Oysa hegemonya zayıflaması söz konusu ise, buna mutlaka iç dinamiklerde derinleşen gerileme eğilimi eşlik ediyor olmalı. İç dinamik her zaman esastır.
Yıllar önce “Amerikan Rüyası”nın cisimleşmiş hali olan Amerikan otomotiv sanayisinin merkezi Detroit'in çöküşünü inceleyen bir yazıyla konuya giriş denemesi yapmıştık (bkz Aydınlık, 22 Temmuz 2013).
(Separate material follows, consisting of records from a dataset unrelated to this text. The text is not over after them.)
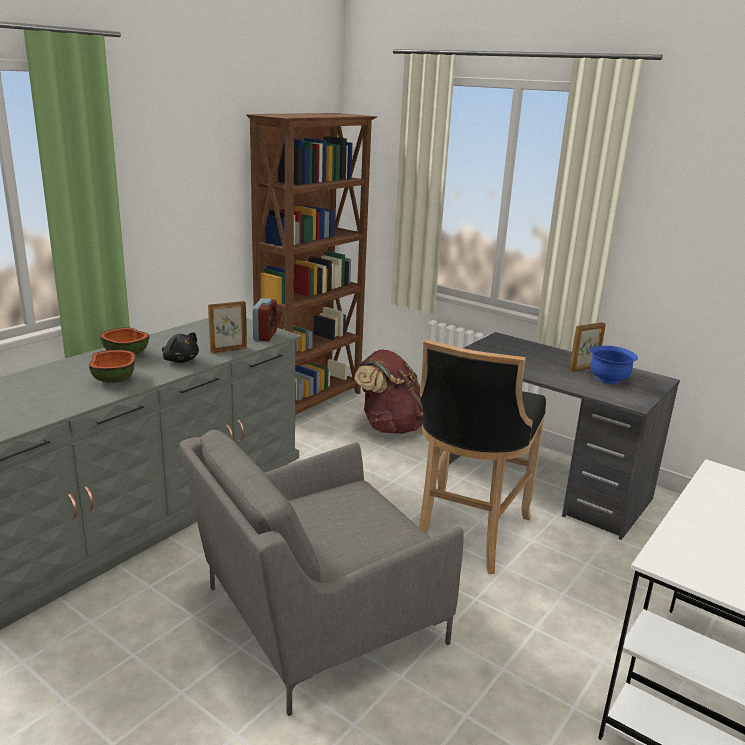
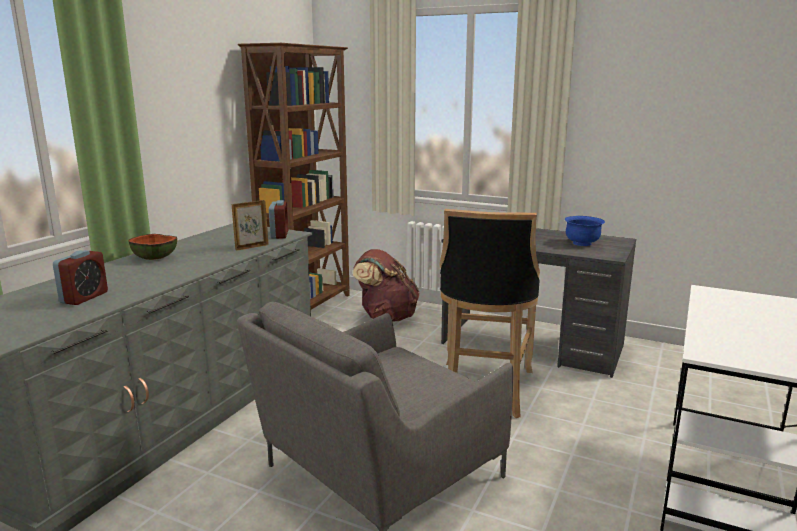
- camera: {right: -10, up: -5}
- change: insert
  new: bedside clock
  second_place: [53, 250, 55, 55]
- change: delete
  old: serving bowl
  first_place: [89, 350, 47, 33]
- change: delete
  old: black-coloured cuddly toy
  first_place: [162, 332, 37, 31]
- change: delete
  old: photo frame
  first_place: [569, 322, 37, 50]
Detroit'teki son rezalet, beş-on yıl önce emekli olan insanların emekli maaşlarının yüzde 5'ine, kaynak yaratmak amacıyla el konulmasıdır.
Demek oluyor ki ABD'de başka şeylerin yanı sıra hak edilmiş emekli maaşları da güvencede değil artık. “Amerikan Kâbusu”...
Bu yazıda, ABD'nin stratejik sektörü gemi inşa sanayisinin çöküşünü inceleyeceğiz.
Denizci ülke ve dünya hegemonyası
Gemi inşa sanayisi, ABD'yi “denizci ülke” yapan ve ABD'nin dünya hegemonyasının maddi temelini atan sektör.
Amerikan hegemonyacılığının teorisini yapan Amiral Alfred Thayer Mahan'a göre, denize kıyıları olmayan ve toprak parçalarına sıkışıp kalmış olan devletler, ne kadar büyük olurlarsa olsunlar çökmekten kurtulamazlar. Toprak engel, deniz dümdüz ovaydı. Bu ovayı elinde tutacak güçlü bir donanmanın önünde hiçbir şey duramazdı. Güçlü donanmanın koruduğu güçlü bir ticaret filosuna sahip olan devlet, bütün dünyanın zenginliklerini sömürebilirdi.
Deniz gücü yalnızca savaş gemileri demek değildi, ticaret gemileri ve donanımlı deniz üsleri de deniz gücünün ayrılmaz parçalarıydı. Güçlü savaş filoları ve deniz çarpışmaları belirli bir hedefe giden araçlardı. Ticaret ve savaş filoları varlıklarını tek başlarına sürdüremezlerdi.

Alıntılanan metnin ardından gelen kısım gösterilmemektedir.